Die Rose ´Schöne Dortmunderin´

´Schöne Dortmunderin´ im Hausgarten Bussemas

Im Jahre 1991 brachte der Gütersloher Rosenzüchter Werner Noack die Bodendeckerrose "Schöne Dortmunderin" in den Handel. Ein Jahr später erhielt sie die begehrte Auszeichnung "ADR" ("Allgemeine Deutsche Rosenneuheitenprüfung": hoher Qualitätsstandard, vor allem Robustheit, mehrjährig geprüft in 11 deutschen Rosengärten).

 

Zwei Jahre zuvor erschien in der Dortmunder Tageszeitung "Westfälische Rundschau" ein Aufruf, für eine neue Rosensorte einen Namen vorzuschlagen, der einen Bezug zu Dortmund haben sollte. Meine Frau Irmgard und ich beteiligten uns und erhielten für den Namen "Schöne Dortmunderin" den 1. Preis. Er bestand unter anderem in einem Empfang beim damaligen Oberstadtdirektor Harald Heinze im Dortmunder Rathaus. Das war am 21. Juli 1989 - an unserem 15. Hochzeitstag! Wir bekamen einen riesigen Rosenstrauß mit 50 Edelrosen und die Zusage, in den folgenden 12 Monaten jeweils einen Strauß mit 25 Rosen aus der Stadtgärtnerei zu erhalten.

AUFGABENSTELLUNG: Schreiben Sie aus dem Text über die Rose „Schöne Dortmunderin“ den Abschnitt von „Die Rose ´Schöne“ bis einschließlich „11 deutschen Rosengärten).“ wortgetreu ab.

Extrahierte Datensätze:
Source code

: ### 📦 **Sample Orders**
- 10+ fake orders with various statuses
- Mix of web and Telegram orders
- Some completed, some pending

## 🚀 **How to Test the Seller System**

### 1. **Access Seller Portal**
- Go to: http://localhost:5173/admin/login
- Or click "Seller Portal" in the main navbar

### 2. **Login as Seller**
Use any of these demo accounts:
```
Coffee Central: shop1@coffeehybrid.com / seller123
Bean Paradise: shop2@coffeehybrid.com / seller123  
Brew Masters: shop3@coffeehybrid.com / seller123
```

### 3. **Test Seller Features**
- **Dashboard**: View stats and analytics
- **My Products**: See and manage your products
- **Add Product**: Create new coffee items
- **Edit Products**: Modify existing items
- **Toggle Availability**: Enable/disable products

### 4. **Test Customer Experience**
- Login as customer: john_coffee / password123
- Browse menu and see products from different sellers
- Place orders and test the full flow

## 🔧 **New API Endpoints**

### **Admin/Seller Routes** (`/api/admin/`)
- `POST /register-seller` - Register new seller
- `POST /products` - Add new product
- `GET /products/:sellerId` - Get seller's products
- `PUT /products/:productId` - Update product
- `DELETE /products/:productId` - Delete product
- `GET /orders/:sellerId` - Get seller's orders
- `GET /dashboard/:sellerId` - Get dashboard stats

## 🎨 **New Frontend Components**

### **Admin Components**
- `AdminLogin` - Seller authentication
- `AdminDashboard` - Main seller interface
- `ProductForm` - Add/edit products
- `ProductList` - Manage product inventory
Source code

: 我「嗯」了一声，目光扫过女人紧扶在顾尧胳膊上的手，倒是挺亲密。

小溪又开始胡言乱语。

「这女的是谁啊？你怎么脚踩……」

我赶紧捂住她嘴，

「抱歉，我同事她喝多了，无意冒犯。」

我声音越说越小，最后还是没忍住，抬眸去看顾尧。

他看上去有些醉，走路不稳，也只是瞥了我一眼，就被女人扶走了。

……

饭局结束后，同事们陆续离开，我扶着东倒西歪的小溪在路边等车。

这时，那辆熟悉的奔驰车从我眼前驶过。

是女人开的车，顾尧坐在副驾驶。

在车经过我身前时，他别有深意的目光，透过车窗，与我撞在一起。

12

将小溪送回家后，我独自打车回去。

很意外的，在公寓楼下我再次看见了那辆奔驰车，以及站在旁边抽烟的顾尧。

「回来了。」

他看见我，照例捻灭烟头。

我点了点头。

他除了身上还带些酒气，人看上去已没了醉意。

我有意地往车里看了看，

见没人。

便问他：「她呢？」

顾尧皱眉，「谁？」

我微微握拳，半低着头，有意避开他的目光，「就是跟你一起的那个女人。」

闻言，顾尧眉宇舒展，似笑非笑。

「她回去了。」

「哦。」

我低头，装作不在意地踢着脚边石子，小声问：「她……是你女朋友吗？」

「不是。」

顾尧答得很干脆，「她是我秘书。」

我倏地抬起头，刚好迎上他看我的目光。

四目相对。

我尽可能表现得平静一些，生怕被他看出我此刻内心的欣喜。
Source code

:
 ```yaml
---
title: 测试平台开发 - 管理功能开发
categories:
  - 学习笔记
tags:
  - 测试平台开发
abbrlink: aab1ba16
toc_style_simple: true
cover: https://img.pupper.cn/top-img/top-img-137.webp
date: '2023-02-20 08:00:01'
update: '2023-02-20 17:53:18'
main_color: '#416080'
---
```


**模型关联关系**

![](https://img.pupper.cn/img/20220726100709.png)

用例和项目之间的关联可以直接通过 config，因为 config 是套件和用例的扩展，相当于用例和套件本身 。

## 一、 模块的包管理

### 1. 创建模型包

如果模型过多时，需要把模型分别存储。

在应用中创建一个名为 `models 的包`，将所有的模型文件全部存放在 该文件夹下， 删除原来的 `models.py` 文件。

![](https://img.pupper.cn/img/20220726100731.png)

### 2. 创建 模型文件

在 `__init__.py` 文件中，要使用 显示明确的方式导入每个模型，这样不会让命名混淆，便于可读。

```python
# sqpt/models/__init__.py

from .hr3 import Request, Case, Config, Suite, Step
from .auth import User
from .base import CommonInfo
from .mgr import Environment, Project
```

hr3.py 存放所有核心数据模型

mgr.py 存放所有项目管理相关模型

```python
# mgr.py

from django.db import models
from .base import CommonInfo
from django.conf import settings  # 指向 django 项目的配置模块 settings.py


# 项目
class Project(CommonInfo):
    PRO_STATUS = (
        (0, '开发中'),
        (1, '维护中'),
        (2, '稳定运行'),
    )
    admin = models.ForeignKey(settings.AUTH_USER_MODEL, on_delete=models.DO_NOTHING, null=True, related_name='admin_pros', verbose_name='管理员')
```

ERGEBNIS:
Die Rose ´Schöne Dortmunderin´

´Schöne Dortmunderin´ im Hausgarten Bussemas

Im Jahre 1991 brachte der Gütersloher Rosenzüchter Werner Noack die Bodendeckerrose "Schöne Dortmunderin" in den Handel. Ein Jahr später erhielt sie die begehrte Auszeichnung "ADR" ("Allgemeine Deutsche Rosenneuheitenprüfung": hoher Qualitätsstandard, vor allem Robustheit, mehrjährig geprüft in 11 deutschen Rosengärten).